§ Set of tasks
a. Reproduce the passage from the commentary on Michael Lewis's book, starting at "Brad Katsuyama couldn’t" and ending at "people a profit.".
b. Answer these questions from the commentary on Michael Lewis's book:
(i) At which bank did Brad Katsuyama work?
(ii) What kind of jobs do coders quit?
(iii) According to the text, when do doors open?

§ Exercise text
[Start of Attachment]
They’re not gonna let Michael Lewis edge in on their turf. As soon as the book came out, insiders pooh-poohed it. They always do. America is a game of who has the biggest dick, and those at the top whip theirs out on a regular basis and the little people succumb to this intimidation. You get ahead not by kissing butt, but by standing up to power, that’s what a great artist does. Michael Lewis is a great artist. Nobody on the “Billboard” chart is.

CURIOSITY RULES THE WORLD

Brad Katsuyama couldn’t understand why trading had changed. He searched for answers. It was a long torturous path. He found them. If you’re not busy questioning, you’re busy dying.

SUCCESS IS A TRIAL BY FIRE

In other words, they’ve got no time for you until they do, after you prove yourself. Brad Katsuyama worked at the also-ran Royal Bank of Canada, the big boys laughed at him, but when he enlightened them and proved he could make them money… You want access? In business it’s all about money. Doors open when you can make people a profit.

MONEY ISN’T EVERYTHING

Coders quit jobs they find unfulfilling. There’s more money on the Street than there is in music, but many leave aside the riches because there’s no fulfillment. In other words, when you’ve got access to money, you realize money is not the only thing.
[End of Attachment]
(Source texts for formatted documents)
[Start of Attachment]
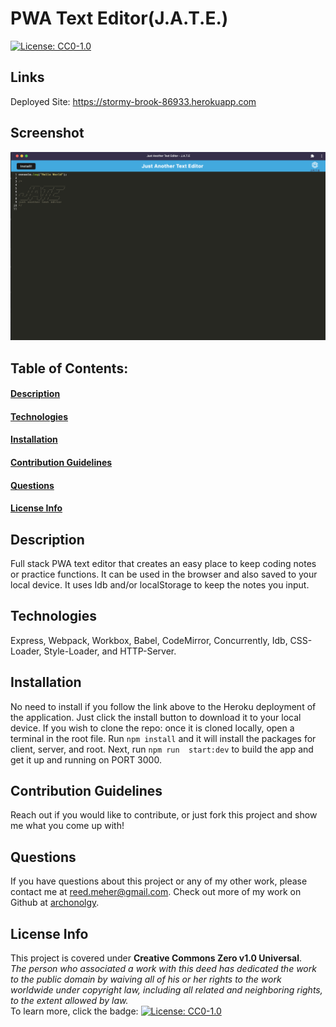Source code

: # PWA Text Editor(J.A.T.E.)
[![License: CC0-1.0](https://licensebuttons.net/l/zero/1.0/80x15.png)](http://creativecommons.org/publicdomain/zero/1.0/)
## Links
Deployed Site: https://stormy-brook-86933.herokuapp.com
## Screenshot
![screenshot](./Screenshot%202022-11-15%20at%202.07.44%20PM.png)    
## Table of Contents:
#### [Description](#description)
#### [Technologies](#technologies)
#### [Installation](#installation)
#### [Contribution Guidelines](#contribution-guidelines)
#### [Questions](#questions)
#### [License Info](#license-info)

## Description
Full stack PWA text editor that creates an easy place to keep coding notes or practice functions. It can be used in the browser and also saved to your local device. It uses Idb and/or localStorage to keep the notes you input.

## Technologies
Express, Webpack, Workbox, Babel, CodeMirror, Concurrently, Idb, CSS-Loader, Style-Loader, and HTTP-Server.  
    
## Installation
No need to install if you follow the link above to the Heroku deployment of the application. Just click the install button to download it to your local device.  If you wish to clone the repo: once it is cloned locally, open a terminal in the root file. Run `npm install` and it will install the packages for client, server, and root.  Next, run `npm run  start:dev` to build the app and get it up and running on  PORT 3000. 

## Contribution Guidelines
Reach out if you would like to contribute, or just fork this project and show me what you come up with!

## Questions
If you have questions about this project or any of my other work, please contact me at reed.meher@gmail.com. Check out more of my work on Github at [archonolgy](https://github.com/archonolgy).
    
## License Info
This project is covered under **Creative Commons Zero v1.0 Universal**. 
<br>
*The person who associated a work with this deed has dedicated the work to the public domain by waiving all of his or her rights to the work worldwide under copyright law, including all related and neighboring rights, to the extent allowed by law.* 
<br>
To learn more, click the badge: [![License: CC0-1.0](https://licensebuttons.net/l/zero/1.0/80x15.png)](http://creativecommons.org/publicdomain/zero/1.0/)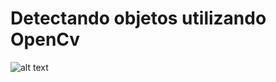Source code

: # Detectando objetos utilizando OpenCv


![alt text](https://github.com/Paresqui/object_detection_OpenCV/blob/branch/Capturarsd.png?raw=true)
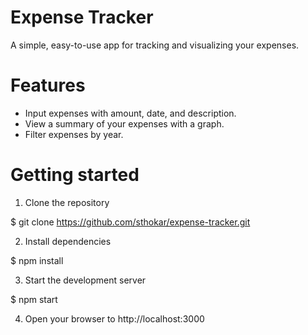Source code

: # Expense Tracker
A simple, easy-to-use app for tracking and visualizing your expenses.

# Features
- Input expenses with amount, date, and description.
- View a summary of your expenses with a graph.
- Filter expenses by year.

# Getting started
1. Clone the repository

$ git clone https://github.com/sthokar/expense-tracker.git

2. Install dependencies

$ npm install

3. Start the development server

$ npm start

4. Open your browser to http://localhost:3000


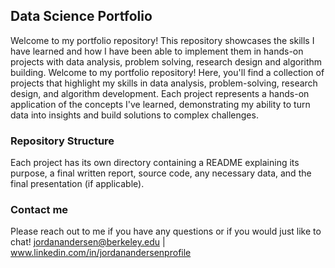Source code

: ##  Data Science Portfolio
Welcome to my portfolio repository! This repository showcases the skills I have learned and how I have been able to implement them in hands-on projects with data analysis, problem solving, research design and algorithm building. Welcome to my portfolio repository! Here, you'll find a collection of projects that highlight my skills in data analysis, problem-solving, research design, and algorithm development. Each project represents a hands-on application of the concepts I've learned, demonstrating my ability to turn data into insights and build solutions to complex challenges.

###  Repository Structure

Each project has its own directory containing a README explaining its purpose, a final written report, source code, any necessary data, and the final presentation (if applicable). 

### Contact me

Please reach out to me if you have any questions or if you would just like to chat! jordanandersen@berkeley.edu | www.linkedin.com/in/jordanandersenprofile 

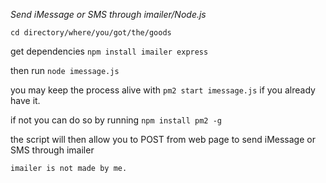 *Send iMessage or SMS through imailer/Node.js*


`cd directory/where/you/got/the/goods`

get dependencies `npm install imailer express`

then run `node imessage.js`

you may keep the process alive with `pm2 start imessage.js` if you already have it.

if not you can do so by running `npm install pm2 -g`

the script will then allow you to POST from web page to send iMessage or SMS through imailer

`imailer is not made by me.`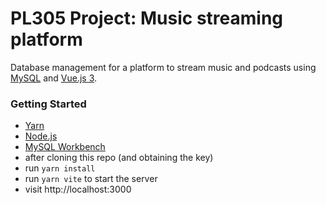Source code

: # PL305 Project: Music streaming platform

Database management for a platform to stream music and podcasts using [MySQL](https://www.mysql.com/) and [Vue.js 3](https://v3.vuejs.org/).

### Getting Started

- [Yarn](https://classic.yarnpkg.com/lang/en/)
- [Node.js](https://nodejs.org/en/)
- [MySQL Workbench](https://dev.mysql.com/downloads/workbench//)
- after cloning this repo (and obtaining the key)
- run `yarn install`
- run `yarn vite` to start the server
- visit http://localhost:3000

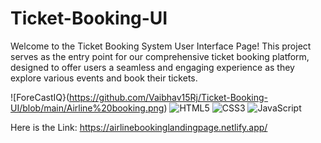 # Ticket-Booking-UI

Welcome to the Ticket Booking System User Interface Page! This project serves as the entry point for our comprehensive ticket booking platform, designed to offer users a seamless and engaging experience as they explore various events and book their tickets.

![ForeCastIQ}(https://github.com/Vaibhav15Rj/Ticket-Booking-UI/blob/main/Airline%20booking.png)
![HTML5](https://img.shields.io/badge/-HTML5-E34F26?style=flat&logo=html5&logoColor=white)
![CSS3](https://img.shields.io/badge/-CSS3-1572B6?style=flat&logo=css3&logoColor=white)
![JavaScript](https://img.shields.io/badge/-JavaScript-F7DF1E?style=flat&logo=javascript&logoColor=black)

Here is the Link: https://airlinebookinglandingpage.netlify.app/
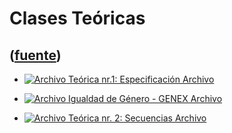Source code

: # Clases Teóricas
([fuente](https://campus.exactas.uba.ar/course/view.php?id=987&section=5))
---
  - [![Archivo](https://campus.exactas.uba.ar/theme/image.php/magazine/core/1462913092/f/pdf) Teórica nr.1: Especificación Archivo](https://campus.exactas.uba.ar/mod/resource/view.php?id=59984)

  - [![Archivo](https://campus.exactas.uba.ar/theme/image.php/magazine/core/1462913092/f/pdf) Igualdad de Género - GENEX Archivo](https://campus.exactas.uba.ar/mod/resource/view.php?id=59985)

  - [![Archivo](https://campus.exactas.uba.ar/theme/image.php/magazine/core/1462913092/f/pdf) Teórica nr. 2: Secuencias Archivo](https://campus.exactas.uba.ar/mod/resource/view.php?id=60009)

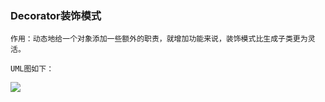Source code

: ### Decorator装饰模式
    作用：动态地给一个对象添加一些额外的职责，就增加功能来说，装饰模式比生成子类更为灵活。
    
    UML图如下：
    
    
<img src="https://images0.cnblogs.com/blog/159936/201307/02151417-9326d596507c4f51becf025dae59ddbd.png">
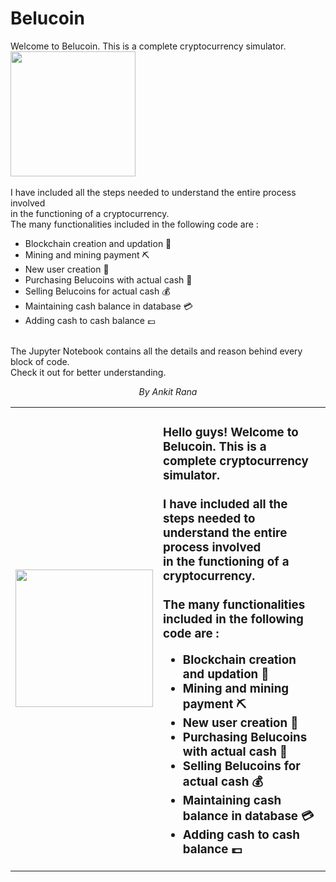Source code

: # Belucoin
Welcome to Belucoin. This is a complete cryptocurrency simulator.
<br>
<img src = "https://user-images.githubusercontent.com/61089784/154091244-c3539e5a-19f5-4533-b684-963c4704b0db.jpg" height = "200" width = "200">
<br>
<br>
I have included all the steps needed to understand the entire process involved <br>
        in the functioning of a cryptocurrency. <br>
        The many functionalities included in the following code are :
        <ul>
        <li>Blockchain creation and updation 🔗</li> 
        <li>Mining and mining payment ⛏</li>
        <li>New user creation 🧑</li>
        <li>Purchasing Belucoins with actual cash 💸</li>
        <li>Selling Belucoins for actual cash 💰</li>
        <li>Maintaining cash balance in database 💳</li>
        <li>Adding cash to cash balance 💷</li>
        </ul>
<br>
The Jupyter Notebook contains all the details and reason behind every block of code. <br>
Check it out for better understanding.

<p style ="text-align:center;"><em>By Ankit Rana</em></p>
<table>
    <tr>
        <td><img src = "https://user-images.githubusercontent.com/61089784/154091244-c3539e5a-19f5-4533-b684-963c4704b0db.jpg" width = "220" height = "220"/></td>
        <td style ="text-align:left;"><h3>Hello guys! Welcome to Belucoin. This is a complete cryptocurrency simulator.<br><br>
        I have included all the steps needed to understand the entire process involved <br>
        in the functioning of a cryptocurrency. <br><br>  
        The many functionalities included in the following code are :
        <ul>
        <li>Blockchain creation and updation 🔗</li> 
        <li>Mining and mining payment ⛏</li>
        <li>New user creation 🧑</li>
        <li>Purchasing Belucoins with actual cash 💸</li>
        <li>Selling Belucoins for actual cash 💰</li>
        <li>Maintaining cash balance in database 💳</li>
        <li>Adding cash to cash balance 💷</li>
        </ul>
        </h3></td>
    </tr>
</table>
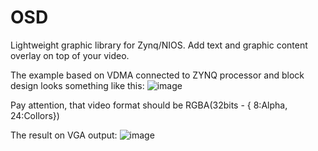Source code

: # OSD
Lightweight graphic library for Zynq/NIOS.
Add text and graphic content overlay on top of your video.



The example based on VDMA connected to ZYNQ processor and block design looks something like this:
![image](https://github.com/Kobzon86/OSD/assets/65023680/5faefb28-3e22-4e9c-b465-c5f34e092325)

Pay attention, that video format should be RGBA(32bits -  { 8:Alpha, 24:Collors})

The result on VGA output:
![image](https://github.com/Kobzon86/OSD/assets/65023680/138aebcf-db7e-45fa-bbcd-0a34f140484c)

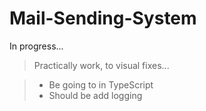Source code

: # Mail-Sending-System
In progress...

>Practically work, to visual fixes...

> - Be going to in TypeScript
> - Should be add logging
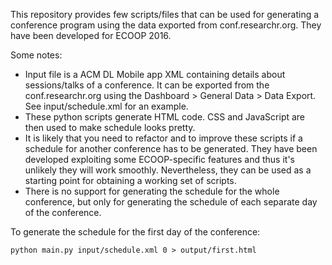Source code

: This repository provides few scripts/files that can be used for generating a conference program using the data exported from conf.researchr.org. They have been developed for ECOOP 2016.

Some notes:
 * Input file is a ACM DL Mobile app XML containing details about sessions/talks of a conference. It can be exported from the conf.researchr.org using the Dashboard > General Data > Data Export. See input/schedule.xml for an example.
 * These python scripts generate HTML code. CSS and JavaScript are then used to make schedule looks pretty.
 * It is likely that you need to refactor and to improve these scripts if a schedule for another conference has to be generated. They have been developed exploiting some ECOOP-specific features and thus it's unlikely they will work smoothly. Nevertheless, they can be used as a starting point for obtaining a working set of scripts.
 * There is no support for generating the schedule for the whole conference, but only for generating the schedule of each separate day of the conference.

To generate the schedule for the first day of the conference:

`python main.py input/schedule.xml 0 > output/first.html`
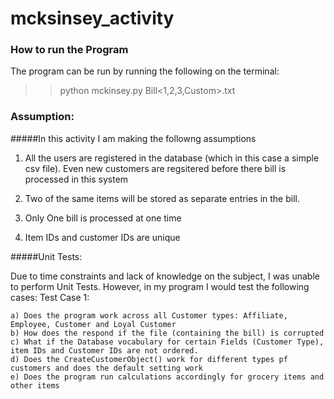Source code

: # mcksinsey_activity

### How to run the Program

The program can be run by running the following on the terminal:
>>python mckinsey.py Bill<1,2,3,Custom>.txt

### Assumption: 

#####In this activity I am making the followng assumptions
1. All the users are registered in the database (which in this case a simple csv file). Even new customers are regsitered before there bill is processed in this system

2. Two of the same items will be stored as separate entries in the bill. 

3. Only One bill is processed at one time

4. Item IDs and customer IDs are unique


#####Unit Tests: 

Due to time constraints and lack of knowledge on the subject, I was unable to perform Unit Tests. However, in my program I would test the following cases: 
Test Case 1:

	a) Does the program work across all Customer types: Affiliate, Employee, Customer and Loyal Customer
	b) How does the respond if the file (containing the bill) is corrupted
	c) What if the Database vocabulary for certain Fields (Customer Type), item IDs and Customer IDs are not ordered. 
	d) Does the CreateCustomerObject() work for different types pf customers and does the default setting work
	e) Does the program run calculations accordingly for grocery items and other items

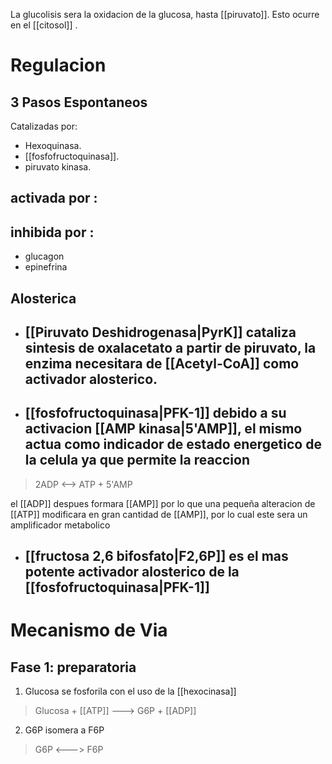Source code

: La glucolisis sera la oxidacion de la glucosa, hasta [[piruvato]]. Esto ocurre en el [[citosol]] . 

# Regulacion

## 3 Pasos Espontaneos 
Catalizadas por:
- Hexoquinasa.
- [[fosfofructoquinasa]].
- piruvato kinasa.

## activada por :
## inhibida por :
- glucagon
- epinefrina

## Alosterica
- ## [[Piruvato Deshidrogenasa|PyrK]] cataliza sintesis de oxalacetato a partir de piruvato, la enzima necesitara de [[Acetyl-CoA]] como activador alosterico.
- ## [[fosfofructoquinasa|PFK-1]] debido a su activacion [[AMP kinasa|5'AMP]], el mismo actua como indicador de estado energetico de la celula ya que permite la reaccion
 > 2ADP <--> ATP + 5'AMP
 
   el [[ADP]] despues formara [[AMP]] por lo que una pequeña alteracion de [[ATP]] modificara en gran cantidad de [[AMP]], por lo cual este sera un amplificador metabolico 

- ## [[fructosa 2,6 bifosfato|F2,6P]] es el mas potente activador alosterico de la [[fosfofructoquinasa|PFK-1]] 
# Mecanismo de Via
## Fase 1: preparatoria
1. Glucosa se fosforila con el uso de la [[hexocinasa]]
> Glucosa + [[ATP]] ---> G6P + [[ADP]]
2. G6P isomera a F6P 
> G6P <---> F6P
[End of Attachment]
§ Task-by-task outputs
a.
Brad Katsuyama couldn’t understand why trading had changed. He searched for answers. It was a long torturous path. He found them. If you’re not busy questioning, you’re busy dying.

SUCCESS IS A TRIAL BY FIRE

In other words, they’ve got no time for you until they do, after you prove yourself. Brad Katsuyama worked at the also-ran Royal Bank of Canada, the big boys laughed at him, but when he enlightened them and proved he could make them money… You want access? In business it’s all about money. Doors open when you can make people a profit.

b.
(i) The Royal Bank of Canada.
(ii) Jobs they find unfulfilling.
(iii) When you can make people a profit.